__What is expected__
The records below are to be returned exactly as written, minus their pictures.

*** Opening Extracted information ***

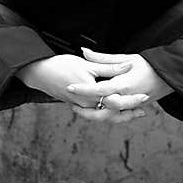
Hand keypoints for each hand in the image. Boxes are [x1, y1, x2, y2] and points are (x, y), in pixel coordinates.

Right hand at [15, 53, 133, 106]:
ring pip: (104, 117)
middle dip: (128, 111)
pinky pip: (95, 114)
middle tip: (142, 108)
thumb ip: (108, 67)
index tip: (144, 95)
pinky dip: (107, 113)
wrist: (39, 72)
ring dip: (119, 115)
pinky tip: (114, 109)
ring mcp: (81, 107)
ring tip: (132, 112)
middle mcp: (86, 105)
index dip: (131, 98)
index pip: (116, 99)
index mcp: (90, 94)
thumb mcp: (87, 65)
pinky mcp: (77, 106)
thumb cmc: (60, 66)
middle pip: (112, 113)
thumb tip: (127, 66)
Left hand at [66, 48, 172, 106]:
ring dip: (93, 115)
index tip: (70, 87)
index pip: (99, 89)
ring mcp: (131, 106)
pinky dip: (105, 114)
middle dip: (86, 109)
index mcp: (124, 84)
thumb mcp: (126, 58)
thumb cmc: (149, 65)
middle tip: (71, 103)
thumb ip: (103, 58)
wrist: (171, 76)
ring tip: (79, 108)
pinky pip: (117, 116)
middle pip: (103, 109)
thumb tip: (84, 52)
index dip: (84, 89)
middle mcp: (127, 98)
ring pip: (109, 116)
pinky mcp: (134, 109)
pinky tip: (94, 109)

*** Closing Extracted information ***

__Solution to this exercise__
Hand keypoints for each hand in the image. Boxes are [x1, y1, x2, y2] and points are (x, y), in pixel coordinates.

Right hand at [15, 53, 133, 106]:
ring pip: (104, 117)
middle dip: (128, 111)
pinky pip: (95, 114)
middle tip: (142, 108)
thumb ip: (108, 67)
index tip: (144, 95)
pinky dip: (107, 113)
wrist: (39, 72)
ring dip: (119, 115)
pinky tip: (114, 109)
ring mcp: (81, 107)
ring tip: (132, 112)
middle mcp: (86, 105)
index dip: (131, 98)
index pip: (116, 99)
index mcp: (90, 94)
thumb mcp: (87, 65)
pinky mcp: (77, 106)
thumb cmc: (60, 66)
middle pip: (112, 113)
thumb tip: (127, 66)
Left hand at [66, 48, 172, 106]:
ring dip: (93, 115)
index tip: (70, 87)
index pip: (99, 89)
ring mcp: (131, 106)
pinky dip: (105, 114)
middle dip: (86, 109)
index mcp: (124, 84)
thumb mcp: (126, 58)
thumb cmc: (149, 65)
middle tip: (71, 103)
thumb ip: (103, 58)
wrist: (171, 76)
ring tip: (79, 108)
pinky pip: (117, 116)
middle pip: (103, 109)
thumb tip: (84, 52)
index dip: (84, 89)
middle mcp: (127, 98)
ring pip: (109, 116)
pinky mcp: (134, 109)
pinky tip: (94, 109)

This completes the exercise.